• _REQUIRED WORK_
Select and reproduce each line of the listing below that bears the string "Taxation".

• _RECORDED INFORMATION_
----------

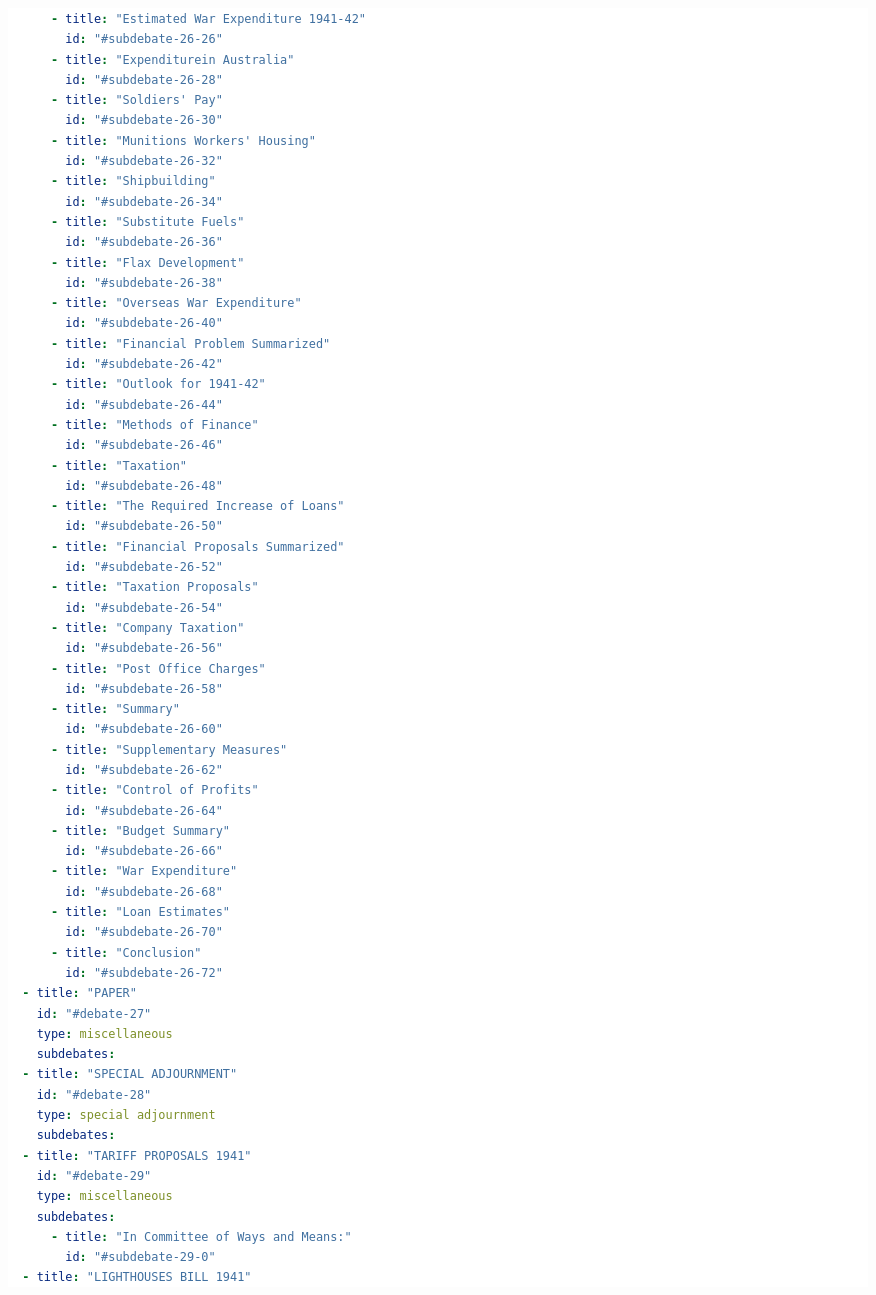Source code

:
 ```yaml
      - title: "Estimated War Expenditure 1941-42"
        id: "#subdebate-26-26"
      - title: "Expenditurein Australia"
        id: "#subdebate-26-28"
      - title: "Soldiers' Pay"
        id: "#subdebate-26-30"
      - title: "Munitions Workers' Housing"
        id: "#subdebate-26-32"
      - title: "Shipbuilding"
        id: "#subdebate-26-34"
      - title: "Substitute Fuels"
        id: "#subdebate-26-36"
      - title: "Flax Development"
        id: "#subdebate-26-38"
      - title: "Overseas War Expenditure"
        id: "#subdebate-26-40"
      - title: "Financial Problem Summarized"
        id: "#subdebate-26-42"
      - title: "Outlook for 1941-42"
        id: "#subdebate-26-44"
      - title: "Methods of Finance"
        id: "#subdebate-26-46"
      - title: "Taxation"
        id: "#subdebate-26-48"
      - title: "The Required Increase of Loans"
        id: "#subdebate-26-50"
      - title: "Financial Proposals Summarized"
        id: "#subdebate-26-52"
      - title: "Taxation Proposals"
        id: "#subdebate-26-54"
      - title: "Company Taxation"
        id: "#subdebate-26-56"
      - title: "Post Office Charges"
        id: "#subdebate-26-58"
      - title: "Summary"
        id: "#subdebate-26-60"
      - title: "Supplementary Measures"
        id: "#subdebate-26-62"
      - title: "Control of Profits"
        id: "#subdebate-26-64"
      - title: "Budget Summary"
        id: "#subdebate-26-66"
      - title: "War Expenditure"
        id: "#subdebate-26-68"
      - title: "Loan Estimates"
        id: "#subdebate-26-70"
      - title: "Conclusion"
        id: "#subdebate-26-72"
  - title: "PAPER"
    id: "#debate-27"
    type: miscellaneous
    subdebates:
  - title: "SPECIAL ADJOURNMENT"
    id: "#debate-28"
    type: special adjournment
    subdebates:
  - title: "TARIFF PROPOSALS 1941"
    id: "#debate-29"
    type: miscellaneous
    subdebates:
      - title: "In Committee of Ways and Means:"
        id: "#subdebate-29-0"
  - title: "LIGHTHOUSES BILL 1941"
```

----------

• _EXERCISE OUTPUT_
      - title: "Taxation"
      - title: "Taxation Proposals"
      - title: "Company Taxation"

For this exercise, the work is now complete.